_Work item_:
Keep the images out and set the listing below down word for word.

_Source data_:
BEGIN

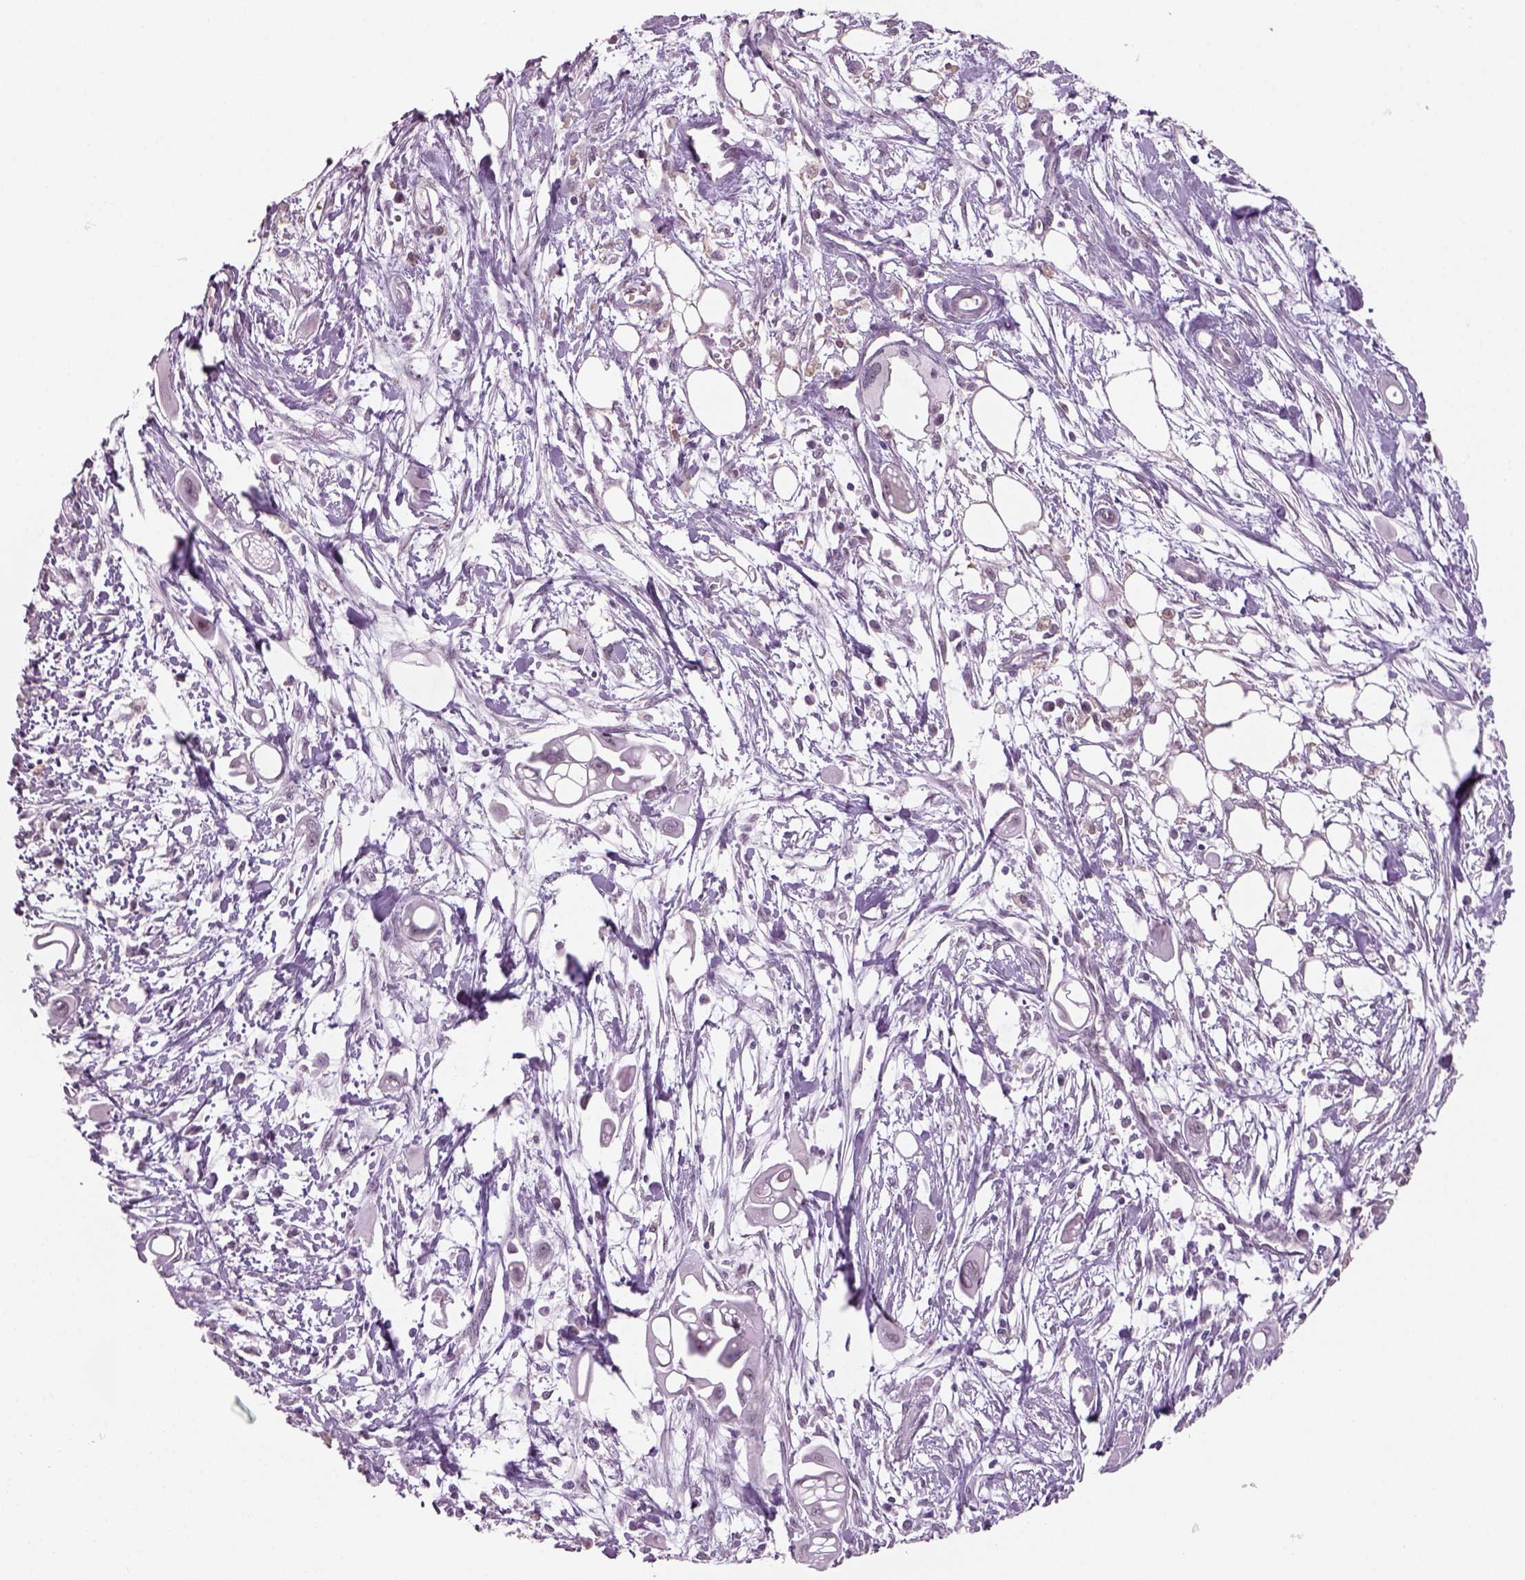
{"staining": {"intensity": "negative", "quantity": "none", "location": "none"}, "tissue": "pancreatic cancer", "cell_type": "Tumor cells", "image_type": "cancer", "snomed": [{"axis": "morphology", "description": "Adenocarcinoma, NOS"}, {"axis": "topography", "description": "Pancreas"}], "caption": "This is a histopathology image of IHC staining of adenocarcinoma (pancreatic), which shows no positivity in tumor cells.", "gene": "NAT8", "patient": {"sex": "male", "age": 50}}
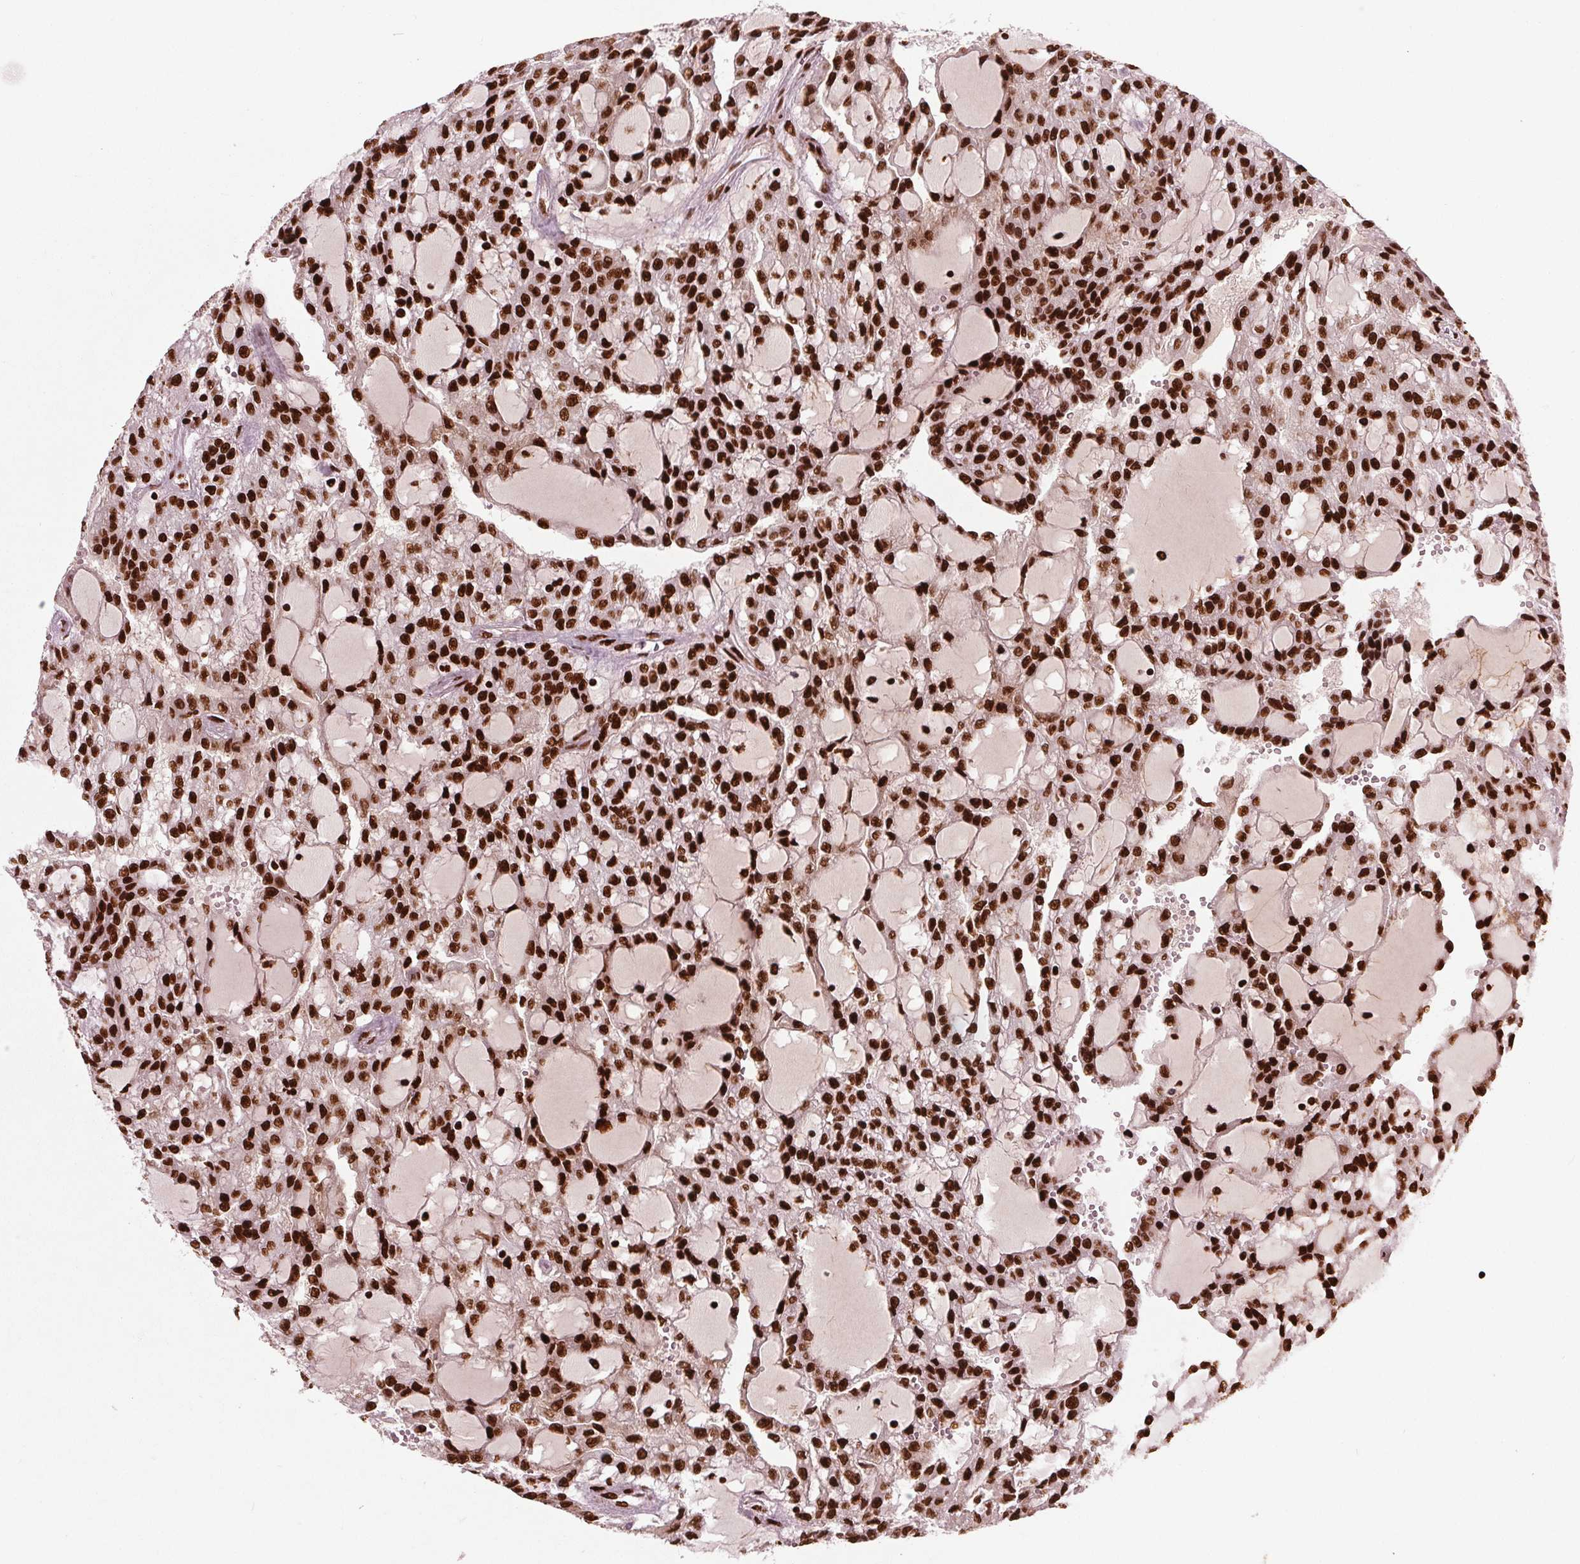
{"staining": {"intensity": "strong", "quantity": ">75%", "location": "nuclear"}, "tissue": "renal cancer", "cell_type": "Tumor cells", "image_type": "cancer", "snomed": [{"axis": "morphology", "description": "Adenocarcinoma, NOS"}, {"axis": "topography", "description": "Kidney"}], "caption": "Strong nuclear expression for a protein is seen in approximately >75% of tumor cells of adenocarcinoma (renal) using immunohistochemistry.", "gene": "BRD4", "patient": {"sex": "male", "age": 63}}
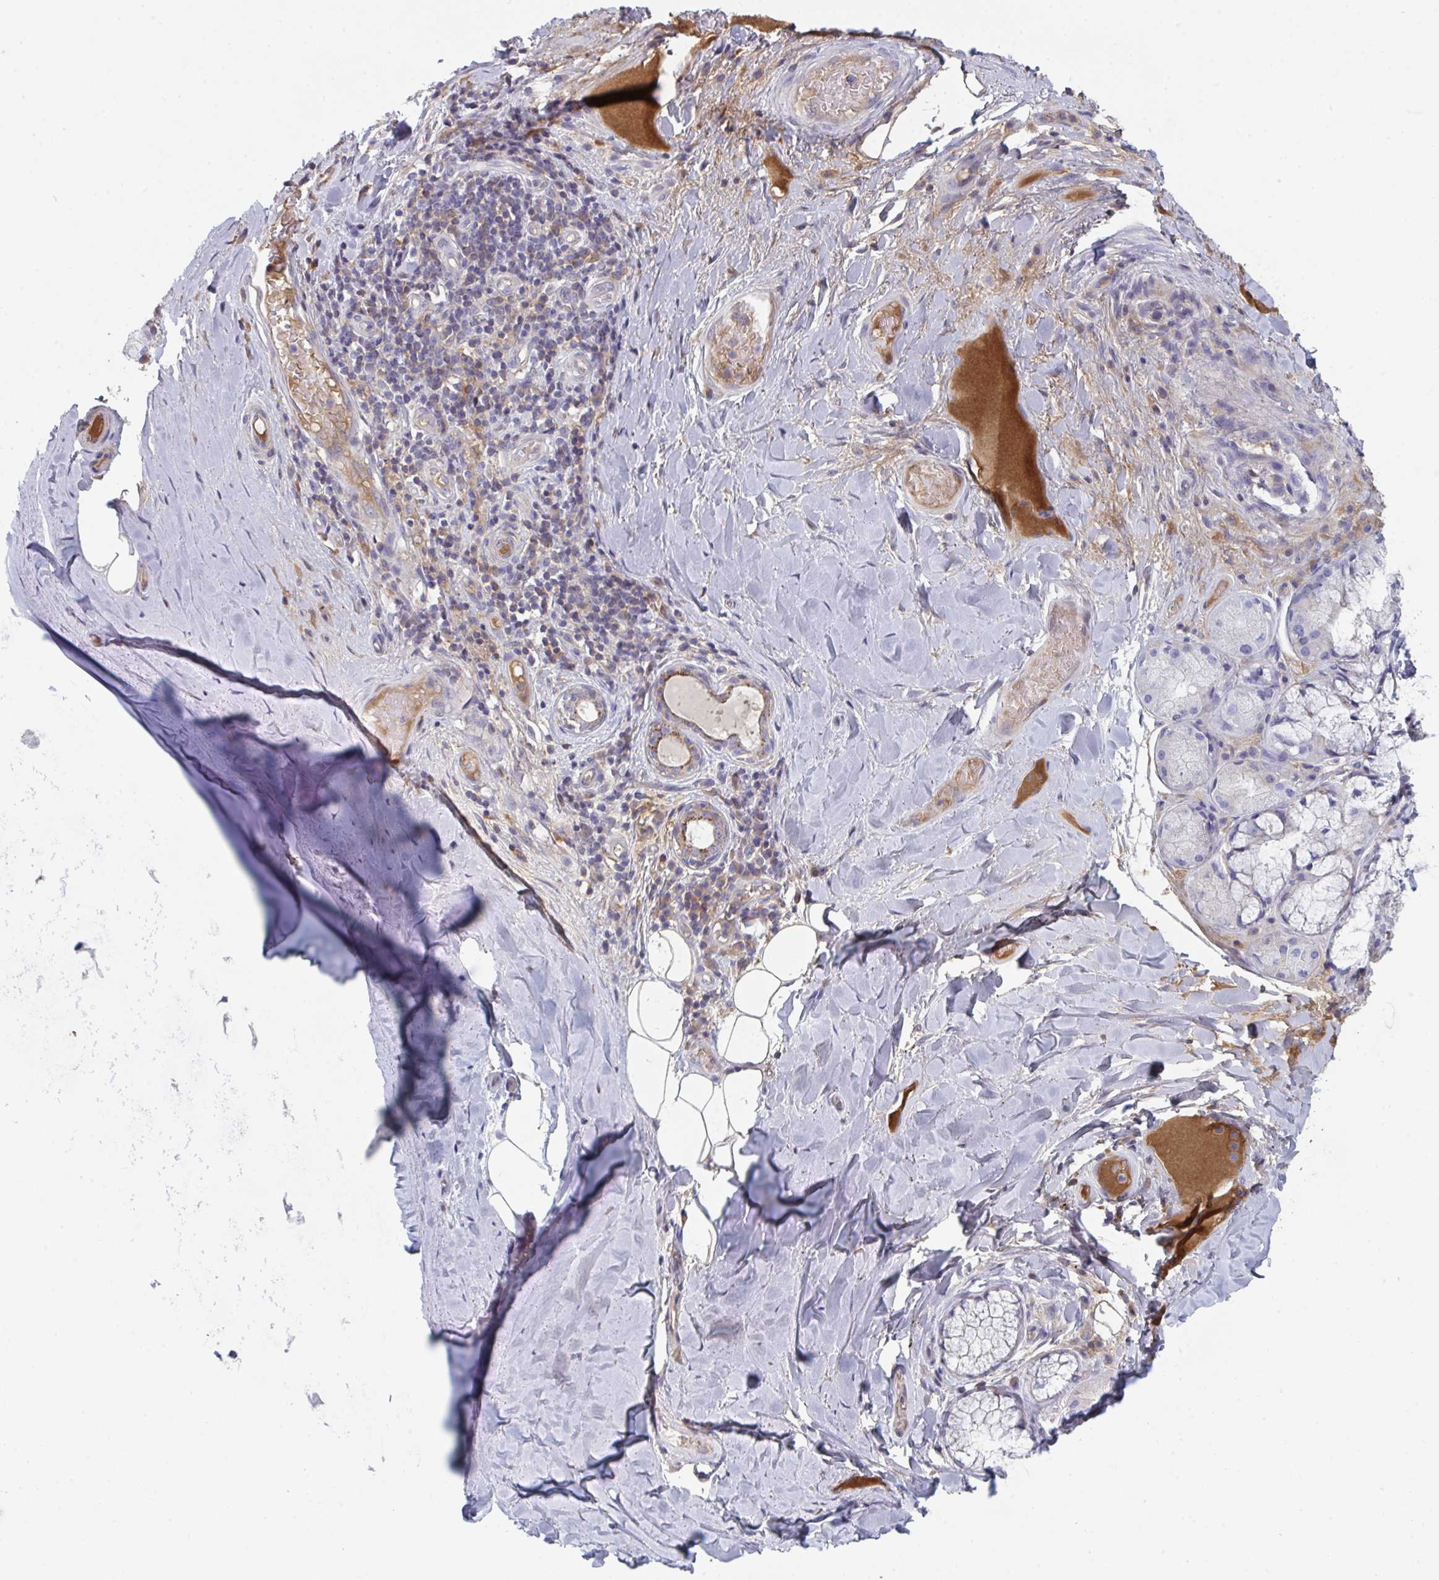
{"staining": {"intensity": "negative", "quantity": "none", "location": "none"}, "tissue": "adipose tissue", "cell_type": "Adipocytes", "image_type": "normal", "snomed": [{"axis": "morphology", "description": "Normal tissue, NOS"}, {"axis": "topography", "description": "Cartilage tissue"}, {"axis": "topography", "description": "Bronchus"}], "caption": "Normal adipose tissue was stained to show a protein in brown. There is no significant expression in adipocytes. (DAB (3,3'-diaminobenzidine) immunohistochemistry (IHC), high magnification).", "gene": "HGFAC", "patient": {"sex": "male", "age": 64}}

END

_Task answer_:
{"staining": {"intensity": "negative", "quantity": "none", "location": "none"}, "tissue": "pancreatic cancer", "cell_type": "Tumor cells", "image_type": "cancer", "snomed": [{"axis": "morphology", "description": "Adenocarcinoma, NOS"}, {"axis": "topography", "description": "Pancreas"}], "caption": "This is a histopathology image of IHC staining of adenocarcinoma (pancreatic), which shows no positivity in tumor cells.", "gene": "NAT8", "patient": {"sex": "male", "age": 50}}
{"staining": {"intensity": "strong", "quantity": ">75%", "location": "nuclear"}, "tissue": "renal cancer", "cell_type": "Tumor cells", "image_type": "cancer", "snomed": [{"axis": "morphology", "description": "Adenocarcinoma, NOS"}, {"axis": "topography", "description": "Kidney"}], "caption": "Strong nuclear expression for a protein is seen in approximately >75% of tumor cells of adenocarcinoma (renal) using immunohistochemistry.", "gene": "BRD4", "patient": {"sex": "male", "age": 63}}
{"staining": {"intensity": "negative", "quantity": "none", "location": "none"}, "tissue": "adipose tissue", "cell_type": "Adipocytes", "image_type": "normal", "snomed": [{"axis": "morphology", "description": "Normal tissue, NOS"}, {"axis": "topography", "description": "Cartilage tissue"}, {"axis": "topography", "description": "Bronchus"}], "caption": "Normal adipose tissue was stained to show a protein in brown. There is no significant expression in adipocytes. (DAB (3,3'-diaminobenzidine) immunohistochemistry (IHC), high magnification).", "gene": "HGFAC", "patient": {"sex": "male", "age": 64}}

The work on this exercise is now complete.